As part of the restructuring, the Company has also received a $350 million equity investment from existing investors to support Spirit’s future initiatives, including investments to provide Guests with enhanced travel experiences and greater value. Spirit’s Plan of Reorganization was confirmed by the United States Bankruptcy Court for the Southern District of New York, with overwhelming support from a supermajority of the Company’s loyalty and convertible noteholders.
Spirit will continue to be led by Ted Christie, President and Chief Executive Officer, and its existing executive team.
“We’re pleased to complete our streamlined restructuring and emerge in a stronger financial position to continue our transformation and investments in the Guest experience,” said Ted Christie. “Throughout this process, we’ve continued to make meaningful progress enhancing our product offerings, while also focusing on returning to profitability and positioning our airline for long-term success. Today, we’re moving forward with our strategy to redefine low-fare travel with our new, high-value travel options.”
Spirit emerges with a reconstituted Board of Directors. In addition to Ted Christie, the Board will include six directors with significant industry and financial leadership experience: Robert A. Milton, David N. Siegel, Timothy Bernlohr, Eugene I. Davis, Andrea Fischer Newman, and Radha Tilton.

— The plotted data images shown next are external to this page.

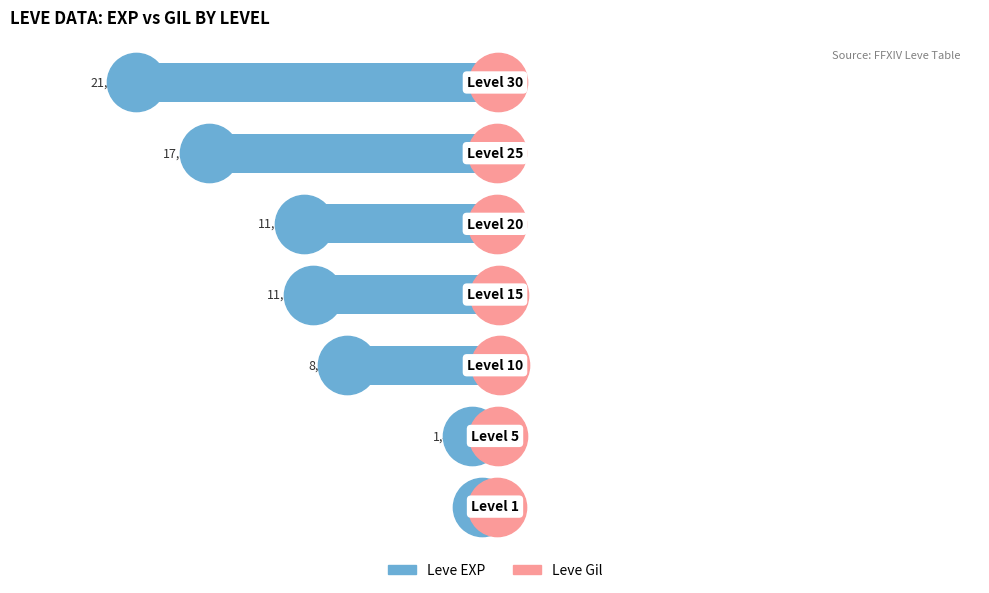

Which series reaches the minimum Y coordinate?

Leve EXP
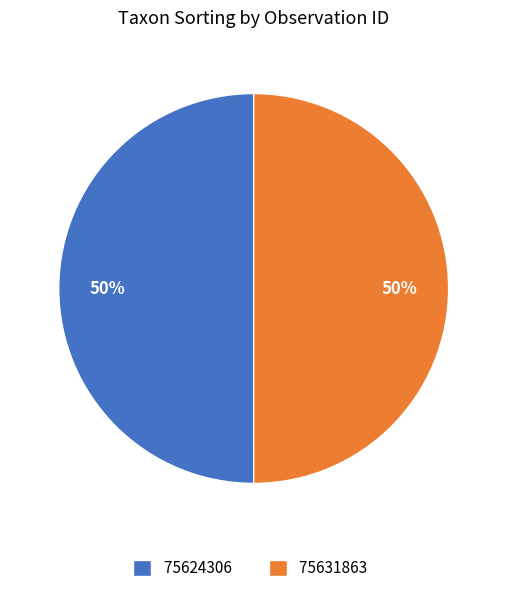

Do 75631863 and 75624306 together represent more than half of the pie?

Yes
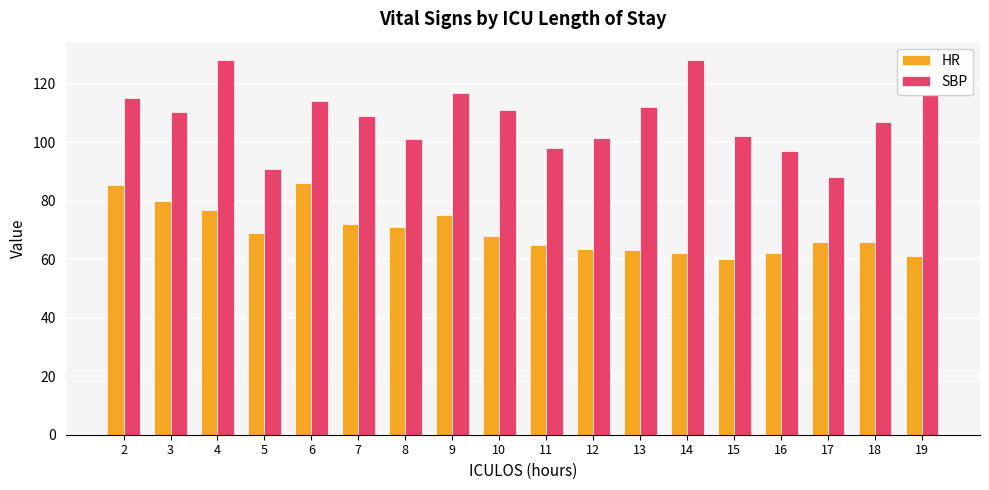

Rank the series at 7 from highest to lowest value.

SBP, HR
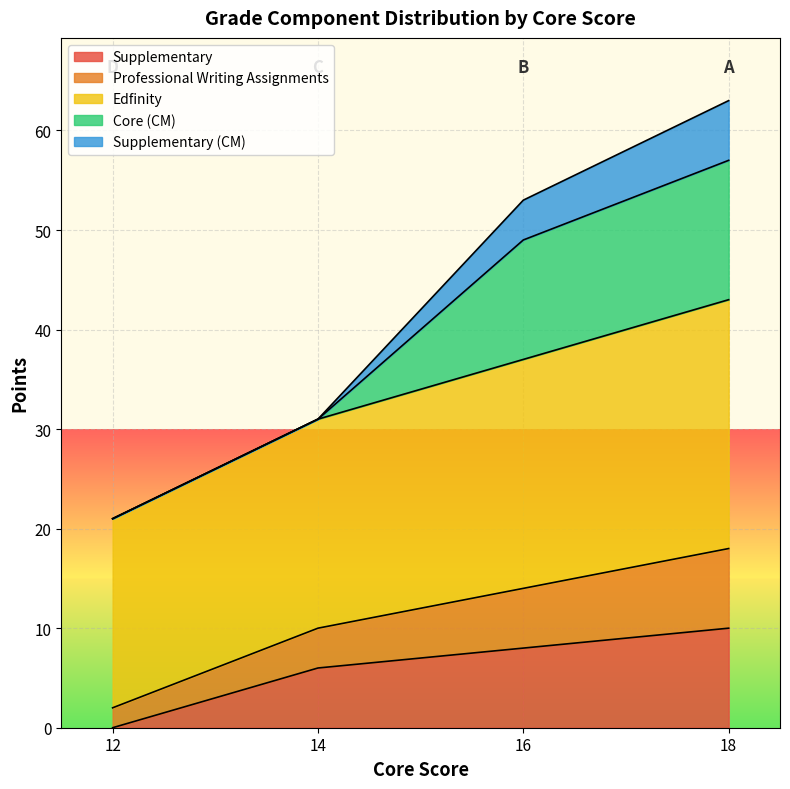

The value of Supplementary at 16 is 5. True or false?

False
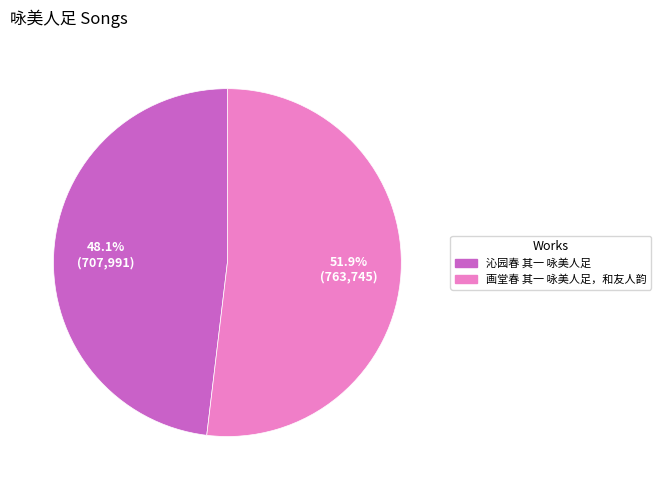

Count the number of slices in the pie.

2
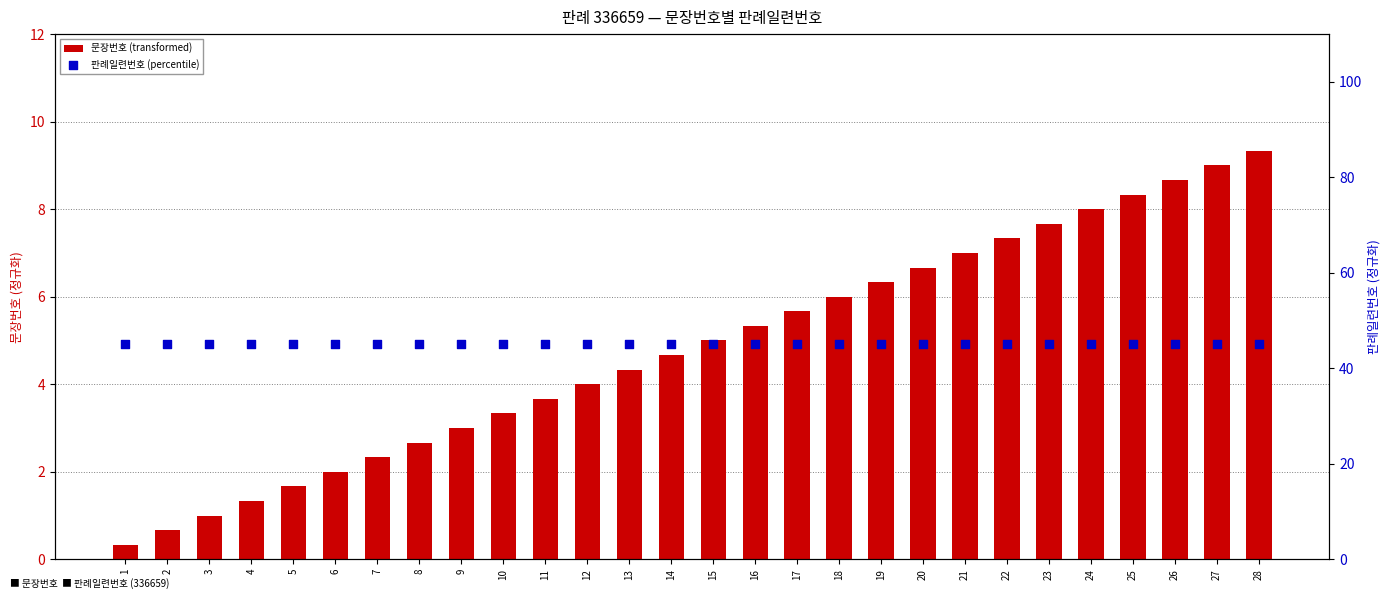

Which series reaches the maximum Y coordinate?

판례일련번호 (percentile)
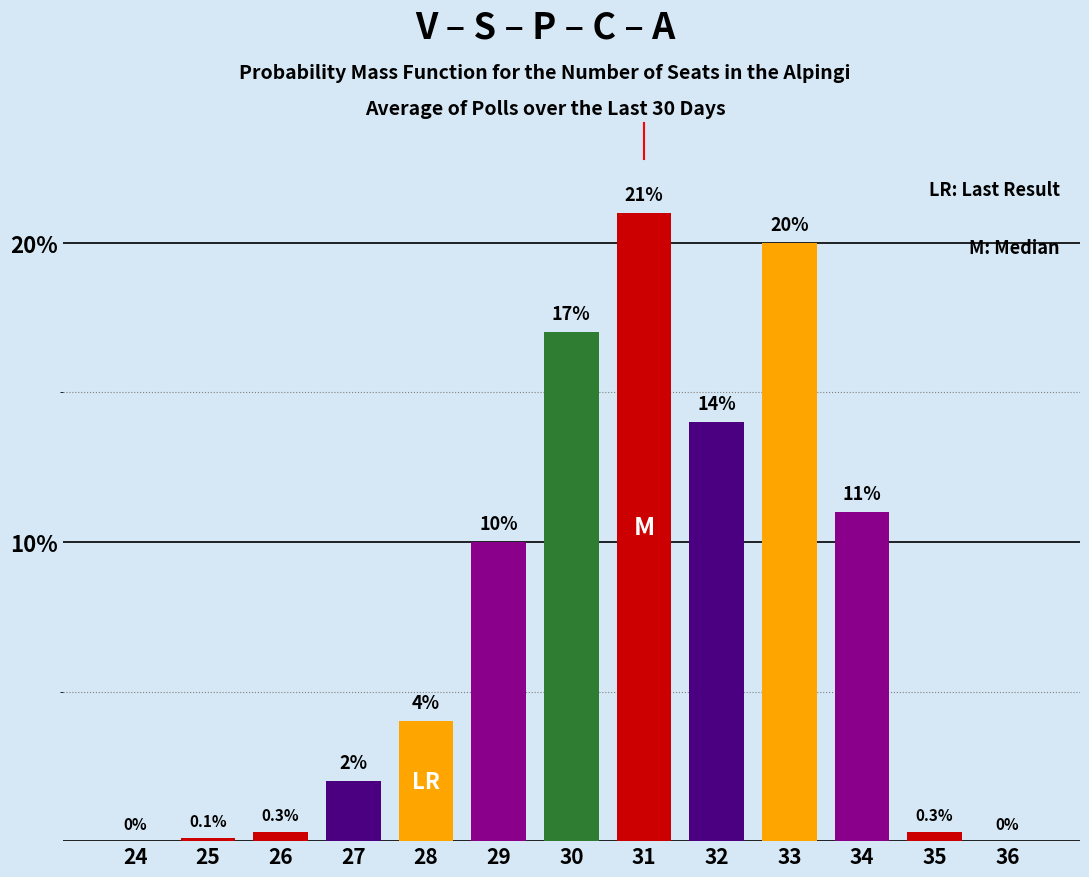

Reading left to right, transcribe all the data shown in this chart.

24=0.0	25=0.1	26=0.3	27=2.0	28=4.0	29=10.0	30=17.0	31=21.0	32=14.0	33=20.0	34=11.0	35=0.3	36=0.0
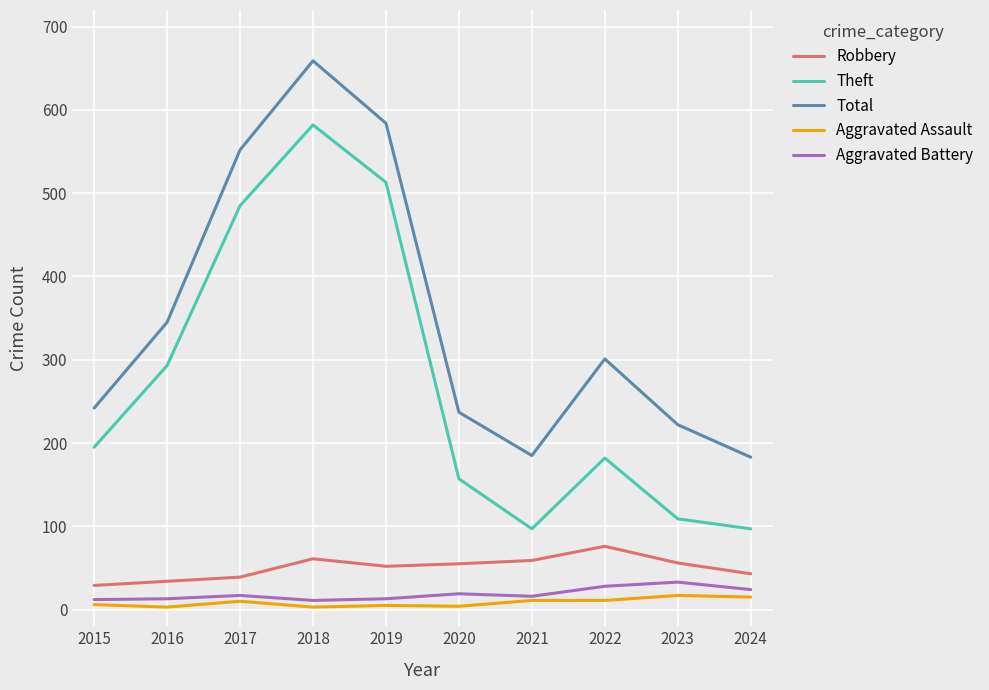

Which series has the largest range (max minus min)?

Theft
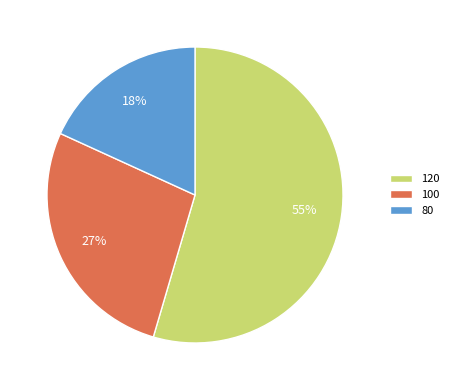

Do 80 and 100 together represent more than half of the pie?

No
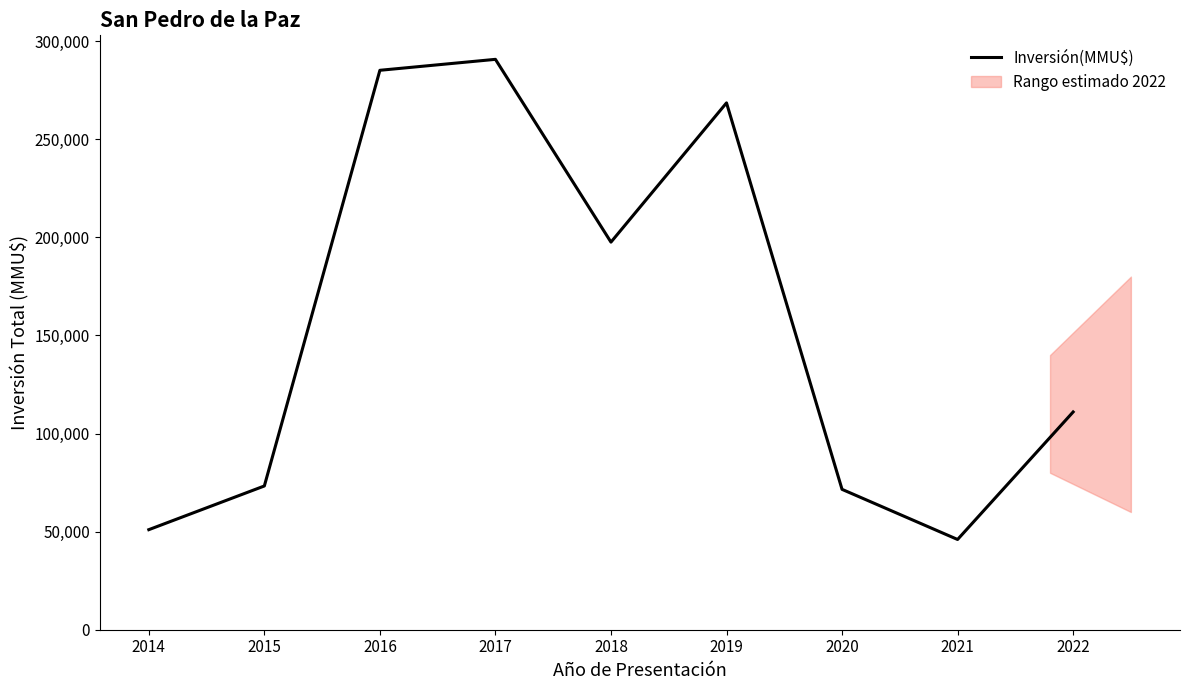

Where is the first local maximum?

2017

Ted Christie continued: “I’m incredibly proud of our Team Members for their continued dedication to our Guests and each other throughout this process. Despite the challenges we’ve faced as an organization, we’re emerging as a stronger and more focused airline. On behalf of the executive team, I would also like to thank our outgoing board members for their contributions and invaluable service to our airline.”
Upon Spirit’s emergence, the common stock issued by Spirit Airlines, Inc. was cancelled. Newly issued shares now held by Spirit’s new owners are expected to trade in the over-the-counter marketplace. The Company expects to re-list its shares on a stock exchange as soon as reasonably practicable after the Effective Date of Spirit’s Plan of Reorganization.